# DLNA Erfahrungen



## mFuSE (11. August 2008)

hiho,

hat schon jemand mal damit praktische Erfahrung gemacht?
In der Theorie ist ja alles schön und gut, am Ende kommt aber meistens was anderes bei raus 

DLNA? -> Digital Living Network Alliance - Wikipedia, the free encyclopedia


So ist die Frage - wie gut funktioniert das wenn man z.b. folgende Kombination hat:

DENON Deutschland | Home Audio Components
ALTERNATE - HARDWARE - Festplatten - NAS/NDAS - Buffalo LinkStation Live 1 TB


- Media streaming komplett ohne PC ....
Einschränkung wäre wohl, Videofiles müssen im WMA Format sein, habe zumindest noch nichts anderes gesehen 

Aber gut .. immerhin etwas wo man einen ganzen PC als Abspielgerät einsparen könnte?


Hat jemand sowas oder ähnliches am laufen?


----------



## gouraud (11. August 2008)

mFuSE schrieb:


> Videofiles müssen im WMA Format sein



WMA ist aber Windows Media Audio.

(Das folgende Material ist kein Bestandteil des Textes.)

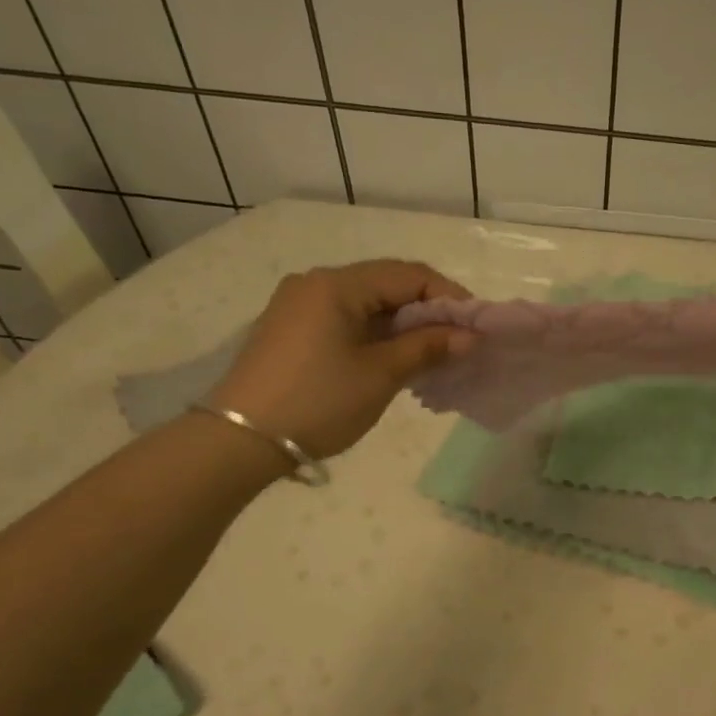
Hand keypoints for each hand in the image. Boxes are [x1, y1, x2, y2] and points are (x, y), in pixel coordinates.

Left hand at [208, 260, 473, 459]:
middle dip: (428, 311)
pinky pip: (346, 319)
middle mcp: (315, 282)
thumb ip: (427, 347)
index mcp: (337, 284)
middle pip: (387, 284)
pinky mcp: (290, 329)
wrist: (238, 441)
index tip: (477, 327)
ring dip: (403, 325)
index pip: (409, 274)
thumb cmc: (317, 402)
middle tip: (459, 342)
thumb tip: (469, 336)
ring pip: (367, 303)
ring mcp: (298, 305)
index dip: (449, 297)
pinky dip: (376, 334)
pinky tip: (394, 359)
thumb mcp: (380, 375)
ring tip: (432, 355)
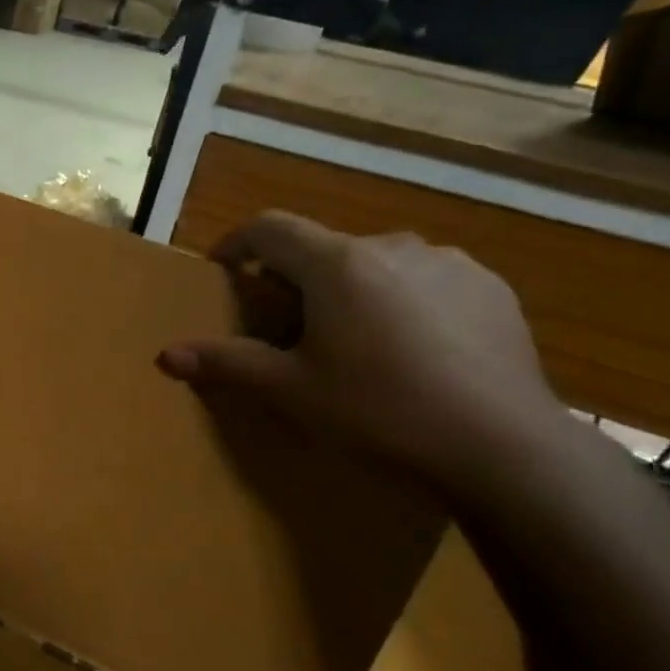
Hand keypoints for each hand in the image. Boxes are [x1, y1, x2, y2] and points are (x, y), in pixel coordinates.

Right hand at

Videos müssten demnach im WMV-Format sein. Da steht bei dem Denon-Gerät allerdings nichts von!?


----------



## klefreak (11. August 2008)

mein Schwager hat sich ne Mediafestplatte zugelegt (Teac 35 Movie station) die kann man auch ganz gut in eine Multimediaumgebung einpflanzen (vga,componenten, s-/ video, optischer audioausgang,...)--> DivX,Mpeg1,2, Mp3,...
TEAC HD-35Movie, 3.5", 500GB, USB 2.0 (HD-35M-500) Preisvergleich bei Geizhals.at sterreich

lg Klemens


----------



## mFuSE (11. August 2008)

gouraud schrieb:


> WMA ist aber Windows Media Audio. Videos müssten demnach im WMV-Format sein. Da steht bei dem Denon-Gerät allerdings nichts von!?



... stimmt ... eventuell geht also sogar nur Audio streaming? 

*Das* wäre halt intressant zu wissen ...


Da sieht die Teac Platte dann doch intressanter aus


----------